Quanteningenieurwesen: Lokal studiert, weltweit gefragt

Neue Masterstudiengänge in Braunschweig und Hannover

Student mit Schutzbrille steht in einem abgedunkelten Labor und justiert einen grünen Laser auf einem Tischaufbau und hat vor sich einen Laptop stehen.
Der Studiengang „Quantum Engineering“ schafft neue Wege, die Welt der Quanten kennenzulernen.

An der Schwelle zur zweiten Quantenrevolution gelangt die Quantenphysik von der Grundlagenforschung in die industrielle Anwendung. Quantencomputer, Quantensimulation, Quantenkryptographie und Quantensensorik sind nur einige der Bereiche, die derzeit durch die Quantentechnologie revolutioniert werden. Anwendungen, die gestern noch unmöglich schienen, lassen sich plötzlich mithilfe der Quantentechnologien realisieren. Auch Industrieunternehmen weltweit investieren in diese Bereiche. Dies führt zu einem wachsenden Bedarf an qualifiziertem Personal, der gegenwärtig kaum gedeckt werden kann.

Bisher kommt dieses Fachpersonal beinahe ausschließlich aus der Physik. Nur dort erhalten Studierende bislang die notwendigen theoretischen und mathematischen Grundlagen. Das liegt daran, dass Themen wie Quantencomputing noch immer stark in der physikalischen Grundlagenforschung verankert sind.  Die großen IT-Unternehmen zeigen jedoch, dass ein Wandel bereits begonnen hat. Sie stellen ihre ersten Quantencomputer-Prototypen bereits online zur Verfügung, damit künftige Userinnen und User schon jetzt ihre Ideen damit umsetzen können. Die Firmen wollen diese Ideen. Sie zeigen ihnen, wer sich kommerzielle Quantencomputer wünscht und was man damit alles machen kann. Forschung und Anwendung gehen dort Hand in Hand.

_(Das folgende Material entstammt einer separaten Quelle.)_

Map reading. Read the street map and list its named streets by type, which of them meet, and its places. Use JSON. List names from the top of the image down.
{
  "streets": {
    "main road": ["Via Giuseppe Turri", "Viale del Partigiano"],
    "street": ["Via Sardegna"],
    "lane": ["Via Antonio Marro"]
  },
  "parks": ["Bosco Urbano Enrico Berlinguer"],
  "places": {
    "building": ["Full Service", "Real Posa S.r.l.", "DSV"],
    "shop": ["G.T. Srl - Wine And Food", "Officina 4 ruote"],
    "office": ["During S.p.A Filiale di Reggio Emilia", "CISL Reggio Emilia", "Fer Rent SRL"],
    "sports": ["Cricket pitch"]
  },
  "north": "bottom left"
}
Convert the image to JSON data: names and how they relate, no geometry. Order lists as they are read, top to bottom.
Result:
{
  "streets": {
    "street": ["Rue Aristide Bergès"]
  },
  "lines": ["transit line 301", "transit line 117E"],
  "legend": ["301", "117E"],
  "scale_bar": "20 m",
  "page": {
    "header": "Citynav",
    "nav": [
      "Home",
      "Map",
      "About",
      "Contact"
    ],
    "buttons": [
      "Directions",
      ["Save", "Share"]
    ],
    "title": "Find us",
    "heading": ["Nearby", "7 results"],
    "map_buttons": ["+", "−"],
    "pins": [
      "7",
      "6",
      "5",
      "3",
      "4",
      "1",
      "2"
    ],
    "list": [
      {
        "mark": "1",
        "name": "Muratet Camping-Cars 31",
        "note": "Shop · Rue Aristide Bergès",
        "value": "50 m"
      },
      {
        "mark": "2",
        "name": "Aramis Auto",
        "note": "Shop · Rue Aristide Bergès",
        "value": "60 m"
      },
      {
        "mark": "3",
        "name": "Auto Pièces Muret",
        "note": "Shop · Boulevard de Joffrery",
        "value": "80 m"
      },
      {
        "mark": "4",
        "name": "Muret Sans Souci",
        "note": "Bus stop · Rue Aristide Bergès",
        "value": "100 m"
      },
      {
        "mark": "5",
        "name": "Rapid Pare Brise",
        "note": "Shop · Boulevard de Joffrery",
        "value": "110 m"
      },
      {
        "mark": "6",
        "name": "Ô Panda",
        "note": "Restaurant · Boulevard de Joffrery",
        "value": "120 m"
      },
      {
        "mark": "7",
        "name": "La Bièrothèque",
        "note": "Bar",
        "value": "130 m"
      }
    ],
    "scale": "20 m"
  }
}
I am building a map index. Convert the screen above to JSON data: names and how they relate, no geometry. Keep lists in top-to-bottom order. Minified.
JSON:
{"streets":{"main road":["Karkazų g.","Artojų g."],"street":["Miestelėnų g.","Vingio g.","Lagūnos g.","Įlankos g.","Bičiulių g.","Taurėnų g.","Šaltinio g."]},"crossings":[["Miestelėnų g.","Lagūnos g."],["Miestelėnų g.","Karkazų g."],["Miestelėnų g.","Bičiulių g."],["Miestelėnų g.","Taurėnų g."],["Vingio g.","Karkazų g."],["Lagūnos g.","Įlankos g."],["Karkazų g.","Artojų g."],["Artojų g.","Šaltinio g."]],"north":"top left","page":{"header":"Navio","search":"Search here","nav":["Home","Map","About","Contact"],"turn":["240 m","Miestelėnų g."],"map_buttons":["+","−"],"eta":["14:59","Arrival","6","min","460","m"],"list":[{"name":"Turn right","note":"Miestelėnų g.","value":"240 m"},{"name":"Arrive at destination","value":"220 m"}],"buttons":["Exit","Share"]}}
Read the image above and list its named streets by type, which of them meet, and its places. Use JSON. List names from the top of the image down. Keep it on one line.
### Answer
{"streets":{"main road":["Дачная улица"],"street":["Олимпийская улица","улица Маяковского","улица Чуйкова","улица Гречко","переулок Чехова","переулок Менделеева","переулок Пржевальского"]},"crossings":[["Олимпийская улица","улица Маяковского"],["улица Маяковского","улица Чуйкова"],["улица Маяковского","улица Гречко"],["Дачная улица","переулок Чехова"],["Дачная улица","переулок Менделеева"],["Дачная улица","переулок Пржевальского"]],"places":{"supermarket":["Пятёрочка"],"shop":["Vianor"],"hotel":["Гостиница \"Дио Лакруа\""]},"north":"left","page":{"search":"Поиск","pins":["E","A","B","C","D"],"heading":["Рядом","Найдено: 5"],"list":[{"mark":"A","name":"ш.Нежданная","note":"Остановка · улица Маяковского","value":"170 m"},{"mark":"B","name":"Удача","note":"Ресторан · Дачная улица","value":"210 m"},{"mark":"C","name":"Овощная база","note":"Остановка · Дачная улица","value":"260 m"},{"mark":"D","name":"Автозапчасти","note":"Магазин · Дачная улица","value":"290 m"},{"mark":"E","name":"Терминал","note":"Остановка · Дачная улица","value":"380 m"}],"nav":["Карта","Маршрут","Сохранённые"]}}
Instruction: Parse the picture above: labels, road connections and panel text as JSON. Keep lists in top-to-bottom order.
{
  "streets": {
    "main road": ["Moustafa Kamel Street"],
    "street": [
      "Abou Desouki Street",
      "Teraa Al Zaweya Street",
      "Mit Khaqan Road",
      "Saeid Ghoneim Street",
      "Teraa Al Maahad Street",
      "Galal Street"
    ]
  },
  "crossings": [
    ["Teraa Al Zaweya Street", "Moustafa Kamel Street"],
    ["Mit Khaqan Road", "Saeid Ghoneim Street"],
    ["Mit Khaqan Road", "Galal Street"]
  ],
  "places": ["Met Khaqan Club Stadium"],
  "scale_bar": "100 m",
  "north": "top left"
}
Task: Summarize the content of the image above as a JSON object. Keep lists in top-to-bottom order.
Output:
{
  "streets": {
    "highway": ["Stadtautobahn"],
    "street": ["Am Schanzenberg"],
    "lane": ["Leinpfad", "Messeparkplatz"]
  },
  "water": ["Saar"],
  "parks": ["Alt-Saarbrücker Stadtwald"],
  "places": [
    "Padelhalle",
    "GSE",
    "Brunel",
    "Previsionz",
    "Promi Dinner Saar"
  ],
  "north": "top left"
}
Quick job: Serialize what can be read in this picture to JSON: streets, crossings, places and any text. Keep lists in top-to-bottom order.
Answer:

Gemeinsam bereiten die Technische Universität Braunschweig und die Leibniz Universität Hannover ihre Studierenden mit neuen englischsprachigen Studiengängen wie „Quantum Technologies in Electrical and Computer Engineering“ auf diese neue Anforderung vor. Mit zwei verknüpften Masterstudiengängen ermöglichen sie Studierenden der Elektro- und Informationstechnik bis hinein in die Informatik, selbstständig Ideen für Quantencomputer und -technologien zu entwickeln.  In ihren Fachbereichen sollen sie die Schnittstellen zur Welt der Quanten kennenlernen können, ohne dafür allumfänglich Quantenphysik betreiben zu müssen. Mit anderen Worten: Das Know-how der Physik soll in die Breite gebracht werden.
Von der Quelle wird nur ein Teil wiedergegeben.